After graduating from a university in Los Angeles, I applied for a job in the Department of Public Health, with an oil company in southern Iran. I had contacted their headquarters in New York City, and was hired after one week. I thought to myself that living in southern Iran would leave enough distance from my family, since they did not accept me as a Christian. However, in my application, I said that I was a Christian. When the application got to Iran, they changed their mind and did not hire me. The oil company contacted me again and informed me that there was no opening for that job. I cried and complained to God, and told him that He never wants anything good for me. I missed my country, and I wanted to go back. After several days of being mad at God, I packed my suitcase and said to Him, “I am going to Iran anyway.” The Lord said to me in an audible voice, “I decide where you go.” The authority of the voice was so great that I began to shake on the inside.

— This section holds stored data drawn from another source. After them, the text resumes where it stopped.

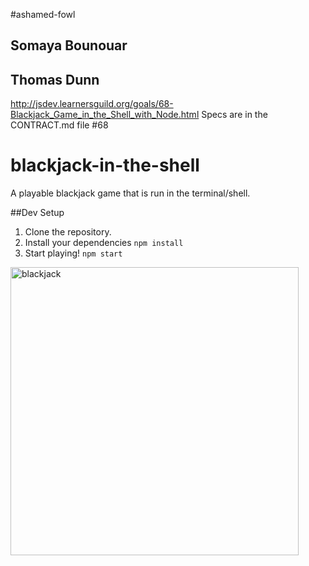 #ashamed-fowl
## Somaya Bounouar
## Thomas Dunn
http://jsdev.learnersguild.org/goals/68-Blackjack_Game_in_the_Shell_with_Node.html
Specs are in the CONTRACT.md file
#68
# blackjack-in-the-shell
A playable blackjack game that is run in the terminal/shell.

##Dev Setup

1. Clone the repository.
1. Install your dependencies `npm install`
1. Start playing! `npm start`

<img width="461" alt="blackjack" src="https://user-images.githubusercontent.com/23043132/34646612-ea4221a4-f33a-11e7-89f9-b534da100e19.png">
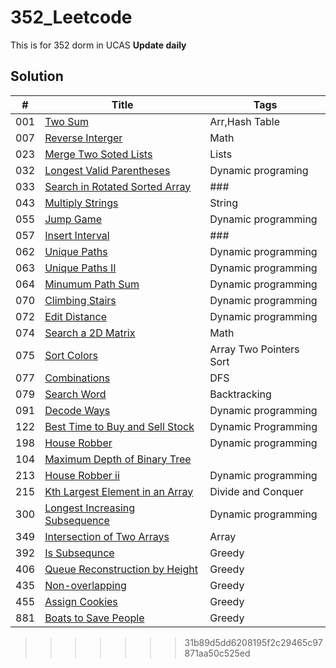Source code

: # 352_Leetcode
This is for 352 dorm in UCAS
**Update daily**
## Solution
|#|Title|Tags|
|---|---|---|
|001|[Two Sum](https://leetcode.com/problems/two-sum/)|Arr,Hash Table|
|007|[Reverse Interger](https://leetcode.com/problems/reverse-integer/)|Math|
|023|[Merge Two Soted Lists](https://leetcode.com/problems/merge-two-sorted-lists/)|Lists|
|032|[Longest Valid Parentheses](https://leetcode.com/problems/longest-valid-parentheses/)|Dynamic programing|
|033|[Search in Rotated Sorted Array](https://leetcode.com/problems/search-in-rotated-sorted-array/)|###|
|043|[Multiply Strings](https://leetcode.com/problems/multiply-strings/)|String|
|055|[Jump Game](https://leetcode.com/problems/jump-game/description/)|Dynamic programming|
|057|[Insert Interval](https://leetcode.com/problems/insert-interval/)|###|
|062|[Unique Paths](https://leetcode.com/problems/unique-paths/)|Dynamic programming|
|063|[Unique Paths II](https://leetcode.com/problems/unique-paths-ii/)|Dynamic programming|
|064|[Minumum Path Sum](https://leetcode.com/problems/minimum-path-sum/)|Dynamic programming|
|070|[Climbing Stairs](https://leetcode.com/problems/climbing-stairs/)|Dynamic programming|
|072|[Edit Distance](https://leetcode.com/problems/edit-distance/)|Dynamic programming|
|074|[Search a 2D Matrix](https://leetcode.com/problems/search-a-2d-matrix)|Math|
|075|[Sort Colors](https://leetcode.com/problems/sort-colors)|Array Two Pointers Sort|
|077|[Combinations](https://leetcode.com/problems/combinations)|DFS|
|079|[Search Word](https://leetcode.com/problems/search-word)|Backtracking|
|091|[Decode Ways](https://leetcode.com/problems/decode-ways/)|Dynamic programming|
|122|[Best Time to Buy and Sell Stock](https://leetcode.com/problems/best-time-to-buy-and-sell-stock-ii/)|Dynamic Programming|
|198|[House Robber](https://leetcode.com/problems/house-robber/)|Dynamic programming|
|104|[Maximum Depth of Binary Tree](https://leetcode.com/problems/maximum-depth-of-binary-tree/)||Depth-first Search|
213|[House Robber ii](https://leetcode.com/problems/house-robber-ii/)|Dynamic programming|
|215|[Kth Largest Element in an Array](https://leetcode.com/problems/kth-largest-element-in-an-array/)|Divide and Conquer|
|300|[Longest Increasing Subsequence](https://leetcode.com/problems/longest-increasing-subsequence/)|Dynamic programming|
|349|[Intersection of Two Arrays](https://leetcode.com/problems/intersection-of-two-arrays/)|Array|
|392|[Is Subsequnce](https://leetcode.com/problems/is-subsequence/)|Greedy|
|406|[Queue Reconstruction by Height](https://leetcode.com/problems/queue-reconstruction-by-height/)|Greedy|
|435|[Non-overlapping](https://leetcode.com/problems/non-overlapping-intervals/)|Greedy|
|455|[Assign Cookies](https://leetcode.com/problems/assign-cookies/)|Greedy|
|881|[Boats to Save People](https://leetcode.com/problems/boats-to-save-people/)|Greedy|
>>>>>>> 31b89d5dd6208195f2c29465c97871aa50c525ed
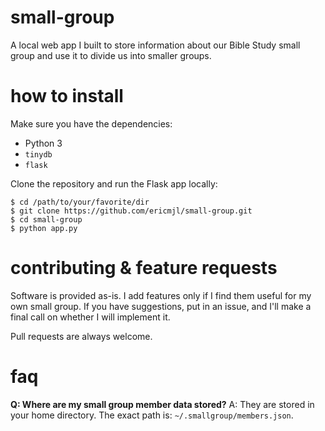# small-group
A local web app I built to store information about our Bible Study small group and use it to divide us into smaller groups.

# how to install

Make sure you have the dependencies:

- Python 3
- `tinydb`
- `flask`

Clone the repository and run the Flask app locally:

    $ cd /path/to/your/favorite/dir
    $ git clone https://github.com/ericmjl/small-group.git
    $ cd small-group
    $ python app.py

# contributing & feature requests
Software is provided as-is. I add features only if I find them useful for my own small group. If you have suggestions, put in an issue, and I'll make a final call on whether I will implement it.

Pull requests are always welcome.

# faq

**Q: Where are my small group member data stored?**
A: They are stored in your home directory. The exact path is: `~/.smallgroup/members.json`.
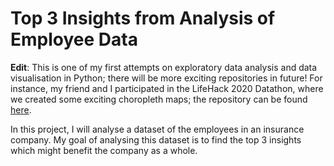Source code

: # Top 3 Insights from Analysis of Employee Data
**Edit**: This is one of my first attempts on exploratory data analysis and data visualisation in Python; there will be more exciting repositories in future! For instance, my friend and I participated in the LifeHack 2020 Datathon, where we created some exciting choropleth maps; the repository can be found [here](https://github.com/leongjwm/Covid-19-Modelling).

In this project, I will analyse a dataset of the employees in an insurance company. My goal of analysing this dataset is to find the top 3 insights which might benefit the company as a whole.
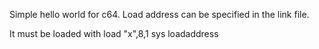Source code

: Simple hello world for c64. Load address can be specified in the link file.

It must be loaded with 
load "x",8,1
sys loadaddress
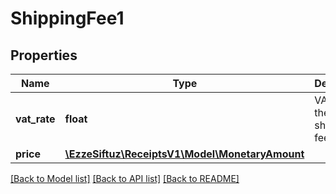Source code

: # ShippingFee1

## Properties
Name | Type | Description | Notes
------------ | ------------- | ------------- | -------------
**vat_rate** | **float** | VAT rate for the specific shipping fee | 
**price** | [**\EzzeSiftuz\ReceiptsV1\Model\MonetaryAmount**](MonetaryAmount.md) |  | 

[[Back to Model list]](../../README.md#documentation-for-models) [[Back to API list]](../../README.md#documentation-for-api-endpoints) [[Back to README]](../../README.md)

A few weeks later, God spoke to me about advancing my education. I said, “Lord, my visa is expiring, I have no money and I don't need to further my education.” Then, one day as I was standing and praising God along with other Christians at our church, God said to me, “All the oil in Iran belongs to me.” (I was still mad at God that he had changed my plans.) But I retorted, “Sir. The whole planet earth and all the galaxies belong to you. I am tired of financial problems. I am tired of working and going to school. You are not a reasonable God. I want to talk to the second Person of the Trinity - my Jesus, because He knows what suffering is all about. I am mad at you, because you always win.” Needless to say, I obeyed God and went to school again, working full-time and studying full time. For a long time I got only four hours of sleep per night, and I wondered why God didn't permit me to go to Iran. Approximately 2 ? months later, the war between Iran and Iraq broke out. The city in southern Iran, where I had previously been hired, was the first place flattened with bombs, and thousands of people were killed.
Tell me, is God smart or what? His love stopped me from getting killed. Sometimes our disappointments are the greatest blessings, for God alone sees the end from the beginning.
“For I know the thoughts that I think toward you saith the Lord. Thoughts of peace, and not of evil, to give you an expected end.” Jeremiah 29:11.